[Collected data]
■ ■ ■

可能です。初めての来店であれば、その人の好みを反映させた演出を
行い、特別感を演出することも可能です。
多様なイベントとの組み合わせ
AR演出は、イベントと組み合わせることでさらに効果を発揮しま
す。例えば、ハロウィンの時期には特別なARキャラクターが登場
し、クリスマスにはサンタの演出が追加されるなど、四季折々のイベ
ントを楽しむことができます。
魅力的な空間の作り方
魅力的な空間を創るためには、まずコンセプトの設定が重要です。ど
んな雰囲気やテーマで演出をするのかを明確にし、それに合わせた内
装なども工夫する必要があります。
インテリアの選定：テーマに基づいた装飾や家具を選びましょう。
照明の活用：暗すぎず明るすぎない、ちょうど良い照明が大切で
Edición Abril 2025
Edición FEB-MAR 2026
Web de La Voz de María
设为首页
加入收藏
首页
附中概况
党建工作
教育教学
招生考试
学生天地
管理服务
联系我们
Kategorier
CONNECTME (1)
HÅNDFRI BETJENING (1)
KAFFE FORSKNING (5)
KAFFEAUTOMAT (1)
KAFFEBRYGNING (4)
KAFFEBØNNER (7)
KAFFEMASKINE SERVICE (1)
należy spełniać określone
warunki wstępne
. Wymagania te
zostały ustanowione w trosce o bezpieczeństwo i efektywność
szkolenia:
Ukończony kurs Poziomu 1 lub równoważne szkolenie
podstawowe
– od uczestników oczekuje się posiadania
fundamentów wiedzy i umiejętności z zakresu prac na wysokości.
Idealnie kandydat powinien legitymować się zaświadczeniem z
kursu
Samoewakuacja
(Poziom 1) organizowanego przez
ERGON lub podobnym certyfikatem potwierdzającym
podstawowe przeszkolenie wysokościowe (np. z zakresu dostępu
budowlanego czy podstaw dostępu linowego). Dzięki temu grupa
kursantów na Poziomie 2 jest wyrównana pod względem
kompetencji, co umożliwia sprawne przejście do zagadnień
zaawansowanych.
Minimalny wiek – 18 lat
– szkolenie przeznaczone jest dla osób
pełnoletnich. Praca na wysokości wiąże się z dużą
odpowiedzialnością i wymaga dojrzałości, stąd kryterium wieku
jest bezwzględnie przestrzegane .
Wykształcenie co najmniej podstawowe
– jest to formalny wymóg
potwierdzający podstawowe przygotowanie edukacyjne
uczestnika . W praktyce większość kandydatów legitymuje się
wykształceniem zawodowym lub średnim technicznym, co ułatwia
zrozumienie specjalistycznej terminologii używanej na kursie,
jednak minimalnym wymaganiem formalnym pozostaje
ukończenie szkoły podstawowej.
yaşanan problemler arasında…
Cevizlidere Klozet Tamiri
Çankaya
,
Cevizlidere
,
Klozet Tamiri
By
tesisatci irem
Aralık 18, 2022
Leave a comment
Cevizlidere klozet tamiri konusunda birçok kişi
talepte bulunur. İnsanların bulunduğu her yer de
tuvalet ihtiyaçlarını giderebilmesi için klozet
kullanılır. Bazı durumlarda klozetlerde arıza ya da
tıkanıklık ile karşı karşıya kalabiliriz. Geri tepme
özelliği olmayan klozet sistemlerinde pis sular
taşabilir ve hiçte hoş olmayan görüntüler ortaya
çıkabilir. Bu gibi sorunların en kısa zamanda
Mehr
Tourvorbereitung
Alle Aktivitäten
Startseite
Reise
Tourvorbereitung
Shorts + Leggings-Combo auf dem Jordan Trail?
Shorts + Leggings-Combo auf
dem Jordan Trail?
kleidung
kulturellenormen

■ ■ ■

Rename "Tourvorbereitung" to "Reiseplanung" wherever it occurs in the records, and write out all the lines again with nothing else altered.

可能です。初めての来店であれば、その人の好みを反映させた演出を
行い、特別感を演出することも可能です。
多様なイベントとの組み合わせ
AR演出は、イベントと組み合わせることでさらに効果を発揮しま
す。例えば、ハロウィンの時期には特別なARキャラクターが登場
し、クリスマスにはサンタの演出が追加されるなど、四季折々のイベ
ントを楽しむことができます。
魅力的な空間の作り方
魅力的な空間を創るためには、まずコンセプトの設定が重要です。ど
んな雰囲気やテーマで演出をするのかを明確にし、それに合わせた内
装なども工夫する必要があります。
インテリアの選定：テーマに基づいた装飾や家具を選びましょう。
照明の活用：暗すぎず明るすぎない、ちょうど良い照明が大切で
Edición Abril 2025
Edición FEB-MAR 2026
Web de La Voz de María
设为首页
加入收藏
首页
附中概况
党建工作
教育教学
招生考试
学生天地
管理服务
联系我们
Kategorier
CONNECTME (1)
HÅNDFRI BETJENING (1)
KAFFE FORSKNING (5)
KAFFEAUTOMAT (1)
KAFFEBRYGNING (4)
KAFFEBØNNER (7)
KAFFEMASKINE SERVICE (1)
należy spełniać określone
warunki wstępne
. Wymagania te
zostały ustanowione w trosce o bezpieczeństwo i efektywność
szkolenia:
Ukończony kurs Poziomu 1 lub równoważne szkolenie
podstawowe
– od uczestników oczekuje się posiadania
fundamentów wiedzy i umiejętności z zakresu prac na wysokości.
Idealnie kandydat powinien legitymować się zaświadczeniem z
kursu
Samoewakuacja
(Poziom 1) organizowanego przez
ERGON lub podobnym certyfikatem potwierdzającym
podstawowe przeszkolenie wysokościowe (np. z zakresu dostępu
budowlanego czy podstaw dostępu linowego). Dzięki temu grupa
kursantów na Poziomie 2 jest wyrównana pod względem
kompetencji, co umożliwia sprawne przejście do zagadnień
zaawansowanych.
Minimalny wiek – 18 lat
– szkolenie przeznaczone jest dla osób
pełnoletnich. Praca na wysokości wiąże się z dużą
odpowiedzialnością i wymaga dojrzałości, stąd kryterium wieku
jest bezwzględnie przestrzegane .
Wykształcenie co najmniej podstawowe
– jest to formalny wymóg
potwierdzający podstawowe przygotowanie edukacyjne
uczestnika . W praktyce większość kandydatów legitymuje się
wykształceniem zawodowym lub średnim technicznym, co ułatwia
zrozumienie specjalistycznej terminologii używanej na kursie,
jednak minimalnym wymaganiem formalnym pozostaje
ukończenie szkoły podstawowej.
yaşanan problemler arasında…
Cevizlidere Klozet Tamiri
Çankaya
,
Cevizlidere
,
Klozet Tamiri
By
tesisatci irem
Aralık 18, 2022
Leave a comment
Cevizlidere klozet tamiri konusunda birçok kişi
talepte bulunur. İnsanların bulunduğu her yer de
tuvalet ihtiyaçlarını giderebilmesi için klozet
kullanılır. Bazı durumlarda klozetlerde arıza ya da
tıkanıklık ile karşı karşıya kalabiliriz. Geri tepme
özelliği olmayan klozet sistemlerinde pis sular
taşabilir ve hiçte hoş olmayan görüntüler ortaya
çıkabilir. Bu gibi sorunların en kısa zamanda
Mehr
Reiseplanung
Alle Aktivitäten
Startseite
Reise
Reiseplanung
Shorts + Leggings-Combo auf dem Jordan Trail?
Shorts + Leggings-Combo auf
dem Jordan Trail?
kleidung
kulturellenormen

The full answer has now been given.